» **Aim of the exercise**:
Retype every line of the listing below character for character, keeping the original order.

Segment Open

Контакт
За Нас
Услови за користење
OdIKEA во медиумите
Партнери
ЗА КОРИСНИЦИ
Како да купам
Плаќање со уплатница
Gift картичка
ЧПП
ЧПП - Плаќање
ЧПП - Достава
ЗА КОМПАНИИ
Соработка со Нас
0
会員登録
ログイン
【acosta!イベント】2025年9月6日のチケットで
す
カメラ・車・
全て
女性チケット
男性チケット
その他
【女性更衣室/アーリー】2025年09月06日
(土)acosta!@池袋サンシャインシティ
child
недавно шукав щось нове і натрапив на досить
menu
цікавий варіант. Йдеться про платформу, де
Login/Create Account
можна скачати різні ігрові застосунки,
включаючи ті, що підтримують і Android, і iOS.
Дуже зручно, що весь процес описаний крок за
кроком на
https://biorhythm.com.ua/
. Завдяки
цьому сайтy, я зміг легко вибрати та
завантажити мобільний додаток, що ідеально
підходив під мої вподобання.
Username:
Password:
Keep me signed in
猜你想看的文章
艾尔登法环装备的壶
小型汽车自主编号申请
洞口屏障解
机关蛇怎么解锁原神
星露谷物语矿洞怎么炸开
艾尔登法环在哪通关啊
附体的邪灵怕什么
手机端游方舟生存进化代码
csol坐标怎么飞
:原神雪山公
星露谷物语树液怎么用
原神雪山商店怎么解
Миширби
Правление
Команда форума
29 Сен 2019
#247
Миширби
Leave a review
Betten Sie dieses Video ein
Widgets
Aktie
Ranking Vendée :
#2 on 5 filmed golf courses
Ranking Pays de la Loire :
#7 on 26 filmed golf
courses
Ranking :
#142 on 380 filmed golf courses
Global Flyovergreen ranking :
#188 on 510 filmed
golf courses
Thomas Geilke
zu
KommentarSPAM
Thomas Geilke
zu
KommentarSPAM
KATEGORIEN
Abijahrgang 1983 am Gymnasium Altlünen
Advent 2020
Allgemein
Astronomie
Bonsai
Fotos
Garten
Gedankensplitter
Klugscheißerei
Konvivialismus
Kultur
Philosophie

Segment Closed

» **Written solution**:
Контакт
За Нас
Услови за користење
OdIKEA во медиумите
Партнери
ЗА КОРИСНИЦИ
Како да купам
Плаќање со уплатница
Gift картичка
ЧПП
ЧПП - Плаќање
ЧПП - Достава
ЗА КОМПАНИИ
Соработка со Нас
0
会員登録
ログイン
【acosta!イベント】2025年9月6日のチケットで
す
カメラ・車・
全て
女性チケット
男性チケット
その他
【女性更衣室/アーリー】2025年09月06日
(土)acosta!@池袋サンシャインシティ
child
недавно шукав щось нове і натрапив на досить
menu
цікавий варіант. Йдеться про платформу, де
Login/Create Account
можна скачати різні ігрові застосунки,
включаючи ті, що підтримують і Android, і iOS.
Дуже зручно, що весь процес описаний крок за
кроком на
https://biorhythm.com.ua/
. Завдяки
цьому сайтy, я зміг легко вибрати та
завантажити мобільний додаток, що ідеально
підходив під мої вподобання.
Username:
Password:
Keep me signed in
猜你想看的文章
艾尔登法环装备的壶
小型汽车自主编号申请
洞口屏障解
机关蛇怎么解锁原神
星露谷物语矿洞怎么炸开
艾尔登法环在哪通关啊
附体的邪灵怕什么
手机端游方舟生存进化代码
csol坐标怎么飞
:原神雪山公
星露谷物语树液怎么用
原神雪山商店怎么解
Миширби
Правление
Команда форума
29 Сен 2019
#247
Миширби
Leave a review
Betten Sie dieses Video ein
Widgets
Aktie
Ranking Vendée :
#2 on 5 filmed golf courses
Ranking Pays de la Loire :
#7 on 26 filmed golf
courses
Ranking :
#142 on 380 filmed golf courses
Global Flyovergreen ranking :
#188 on 510 filmed
golf courses
Thomas Geilke
zu
KommentarSPAM
Thomas Geilke
zu
KommentarSPAM
KATEGORIEN
Abijahrgang 1983 am Gymnasium Altlünen
Advent 2020
Allgemein
Astronomie
Bonsai
Fotos
Garten
Gedankensplitter
Klugscheißerei
Konvivialismus
Kultur
Philosophie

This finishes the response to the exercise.